Simon Paisley Day, who is better known as a stage and television actor, has put pen to paper to bring us, Raving, a comedy of manners set in a remote Welsh cottage where three dislikeable couples have come to spend a relaxing weekend away from the bustle of London and their respective children. Briony and Keith, insecure and disorganised teachers, arrive before everyone else and it is soon clear that she is one stressed-out mum. Having left her three-year-old son for the first time, Briony is only one instant away from a panic attack throughout the play. In walks last-minute guests Charles, the frightfully posh gun-toting ex-SAS toff and Serena, his equally Sloanie wife, both straight out of a Country Life magazine. Added to this mix are the obnoxiously perfect couple, Ross and Rosy, who have organized this weekend, both PR consultants.
We are entertained to Ross and Rosy’s tale of their blackmailing East European nanny who claimed to have had wild sex with Ross. We get to meet the landlord who turns out to be a fundamental Christian farmer. And before long, Serena’s 17-year-old drug-taking free-loving niece, Tabby, crashes their weekend and strategically throws a number of “social” grenades into the group.
Paisley Day wanted to take a look at parenting in the 21st century when older couples embark on starting a family and try to maintain the sense of control they felt they had prior to the little brats arriving. The play had the audience laughing most of the evening, myself included, as the situations became increasingly ridiculous. Some of the jokes are repeated, such as a door, which opens only a crack before it hits something inside the tiny bedroom, but even those are funny in the heat of the play. It is a testament to Mr. Paisley Day’s talent that he can write such funny lines. As much as I would like to give this play a superlative review due to its comic delivery, I am forced to tell you that it never does achieve lift-off as a result of the extremely stereotyped two-dimensional characters and the implausible and predictable plot.
To quote Chekov, “If you say in the first chapter that there is a rifle hanging on the wall, in the second or third chapter it absolutely must go off.” And I would add, that there is much obvious foreshadowing throughout the play so that we are not surprised when the three couples are held a gunpoint by the end or when the expressed breast milk of the first act makes an appearance in the last.
That said, Briony is very well played by Tamzin Outhwaite and Barnaby Kay is convincing as her solicitous other half Keith. Sarah Hadland’s Rosy is amusing as the smug perfect spouse and Robert Webb is very good as the obviously duplicitous cheat Ross. The stars of the evening, however, must be Issy Van Randwick as Serena and Nicolas Rowe as Charles, the no-nonsense doctor and her dim-witted ex-military husband.
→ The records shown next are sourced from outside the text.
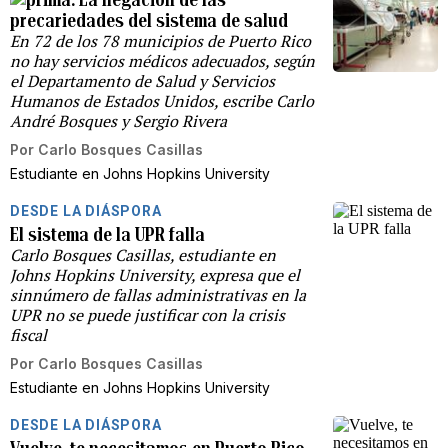
precariedades del sistema de salud
En 72 de los 78 municipios de Puerto Rico
no hay servicios médicos adecuados, según
el Departamento de Salud y Servicios
Humanos de Estados Unidos, escribe Carlo
André Bosques y Sergio Rivera
Por
Carlo Bosques Casillas
Estudiante en Johns Hopkins University
DESDE LA DIÁSPORA
El sistema de la UPR falla
Carlo Bosques Casillas, estudiante en
Johns Hopkins University, expresa que el
sinnúmero de fallas administrativas en la
UPR no se puede justificar con la crisis
fiscal
Por
Carlo Bosques Casillas
Estudiante en Johns Hopkins University
DESDE LA DIÁSPORA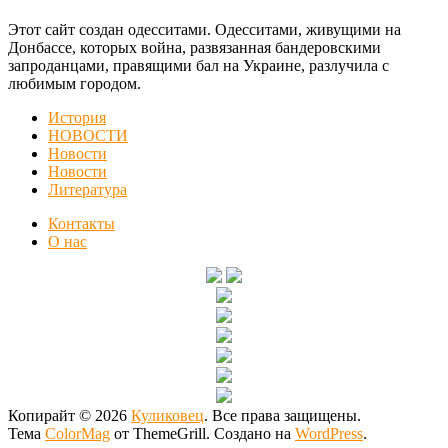
Этот сайт создан одесситами. Одесситами, живущими на
Донбассе, которых война, развязанная бандеровскими
запроданцами, правящими бал на Украине, разлучила с
любимым городом.
История
НОВОСТИ
Новости
Новости
Литература
Контакты
О нас
Копирайт © 2026
Куликовец
. Все права защищены.
Тема
ColorMag
от ThemeGrill. Создано на
WordPress
.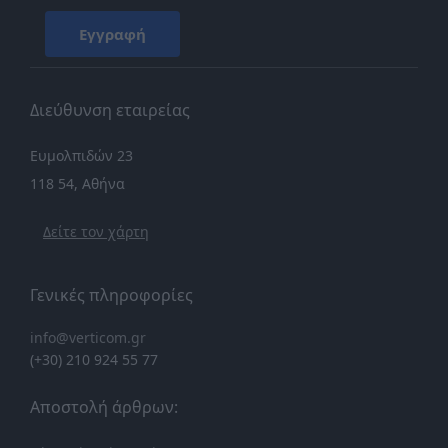
Εγγραφή
Διεύθυνση εταιρείας
Ευμολπιδών 23
118 54, Αθήνα
Δείτε τον χάρτη
Γενικές πληροφορίες
info@verticom.gr
(+30) 210 924 55 77
Αποστολή άρθρων: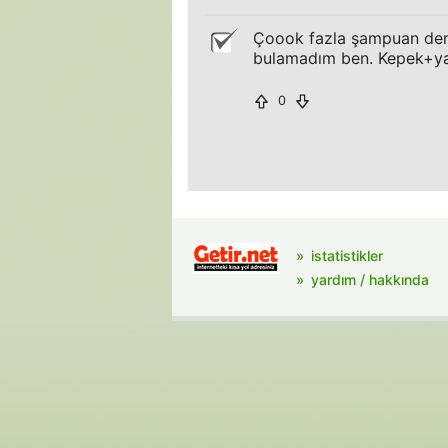
Çoook fazla şampuan dened
bulamadım ben. Kepek+ya
0
istatistikler
yardım / hakkında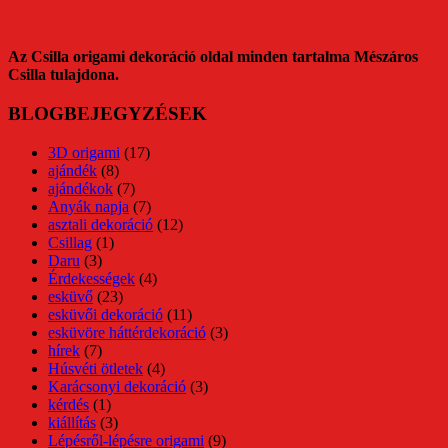
Az Csilla origami dekoráció oldal minden tartalma Mészáros
Csilla tulajdona.
BLOGBEJEGYZÉSEK
3D origami
(17)
ajándék
(8)
ajándékok
(7)
Anyák napja
(7)
asztali dekoráció
(12)
Csillag
(1)
Daru
(3)
Érdekességek
(4)
esküvő
(23)
esküvői dekoráció
(11)
esküvöre háttérdekoráció
(3)
hírek
(7)
Húsvéti ötletek
(4)
Karácsonyi dekoráció
(3)
kérdés
(1)
kiállítás
(3)
Lépésről-lépésre origami
(9)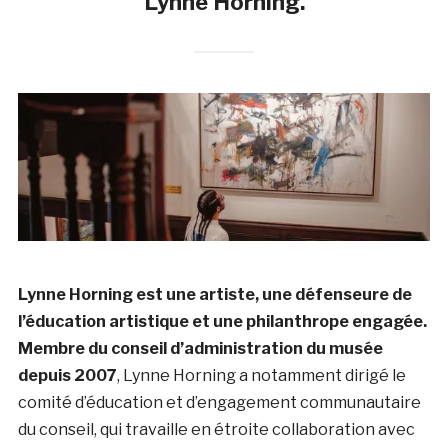
Lynne Horning.
Lynne Horning est une artiste, une défenseure de
l’éducation artistique et une philanthrope engagée.
Membre du conseil d’administration du musée
depuis 2007
, Lynne Horning a notamment dirigé le
comité d’éducation et d’engagement communautaire
du conseil, qui travaille en étroite collaboration avec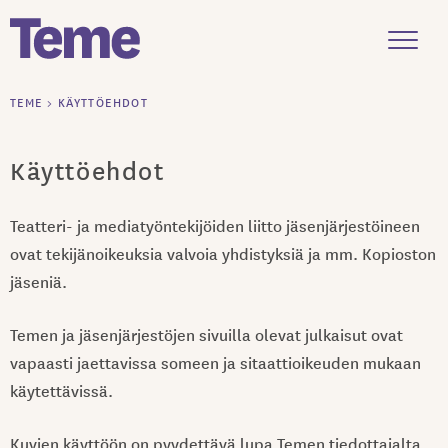
Menu
Siirry
TEME
>
KÄYTTÖEHDOT
sisältöön
Käyttöehdot
Teatteri- ja mediatyöntekijöiden liitto jäsenjärjestöineen
ovat tekijänoikeuksia valvoia yhdistyksiä ja mm. Kopioston
jäseniä.
Temen ja jäsenjärjestöjen sivuilla olevat julkaisut ovat
vapaasti jaettavissa someen ja sitaattioikeuden mukaan
käytettävissä.
Kuvien käyttöön on pyydettävä lupa Temen tiedottajalta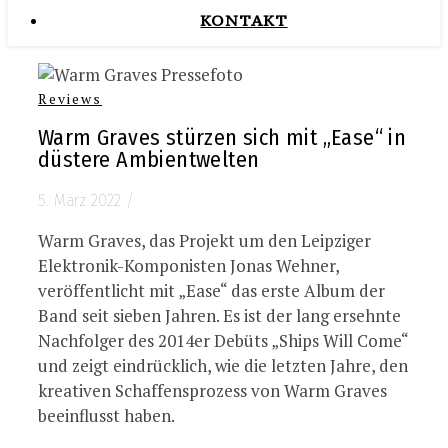
KONTAKT
Reviews
Warm Graves stürzen sich mit „Ease“ in
düstere Ambientwelten
5. März 2022
/
Warm Graves, das Projekt um den Leipziger
Elektronik-Komponisten Jonas Wehner,
veröffentlicht mit „Ease“ das erste Album der
Band seit sieben Jahren. Es ist der lang ersehnte
Nachfolger des 2014er Debüts „Ships Will Come“
und zeigt eindrücklich, wie die letzten Jahre, den
kreativen Schaffensprozess von Warm Graves
beeinflusst haben.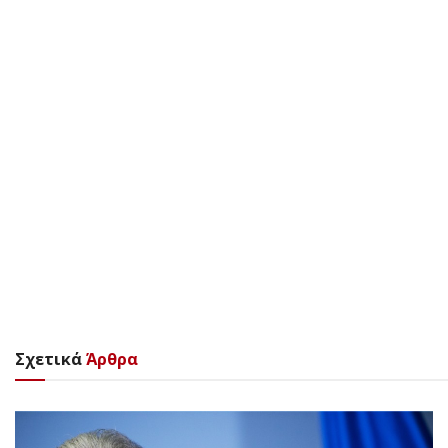
Σχετικά
Άρθρα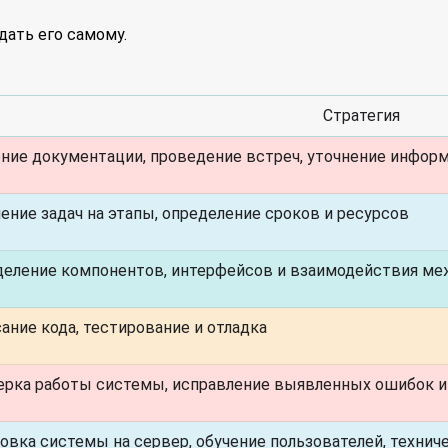
дать его самому.
Стратегия
ние документации, проведение встреч, уточнение инфор
ение задач на этапы, определение сроков и ресурсов
еление компонентов, интерфейсов и взаимодействия ме
ание кода, тестирование и отладка
рка работы системы, исправление выявленных ошибок 
овка системы на сервер, обучение пользователей, технич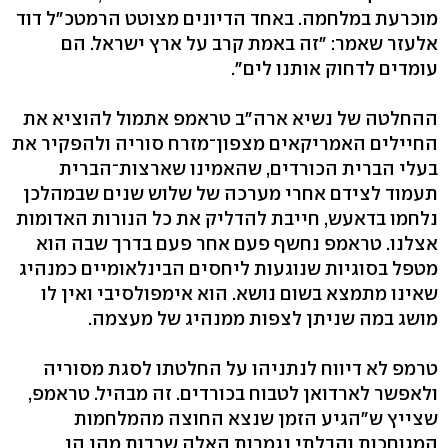
מוכרעת במלחמה. באחד הדיונים מצוטט הרמטכ"ל דוד
אלעזר שאמר: "זה באמת קרב על ארץ ישראל. הם
עומדים לדחוק אותנו לים".
ההחלטה של נשיא ארה"ב טראמפ אתמול להוציא את
החיילים האמריקאים מצפון־מזרח סוריה ולהפקיר את
בעלי הברית הכורדים, שהאמינו שארצות־הברית
תעמוד לצידם אחרי מערכה של שלוש שנים שבמהלכן
נלחמו בדאעש, חייבת להדליק את כל הנורות האדומות
אצלנו. טראמפ נחשף פעם אחר פעם בדרך שבה הוא
מטפל בסוגיות שנוגעות ליחסים הבינלאומיים כמנהיג
שאינו מתמצא בשום נושא. הוא אימפולסיבי ואין לו
מושג במה שניתן לצפות ממנהיג של מעצמה.
טרמפ לא דיווח לנתניהו על החלטתו לסגת מסוריה
ולאפשר לארדואן לטבוח בכורדים. זה מבהיל. טראמפ,
שצייץ ש"הגיע הזמן שנצא החוצה מהמלחמות
המגוחכות והבלתי נגמרות האלה שרבות מהן הן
Theirs is an eccentric world of sex on the naughty step and libido affirming shooting parties. Bel Powley as Tabby conveys teenage angst perfectly while Ifan Huw Dafydd is amusing as the nutcase farmer.
Edward Hall keeps the production moving at a brisk pace. It is my understanding that the first night had a few glitches with timing but I’m happy to report that all seems to have been ironed out since. The programme mentions Farquhar, Wilde and Coward but I think that this play is more akin to a television sitcom. Nevertheless, at £32 for top tickets, it is much better value for money than the dearer Woodhouse currently running in the West End and much funnier at that.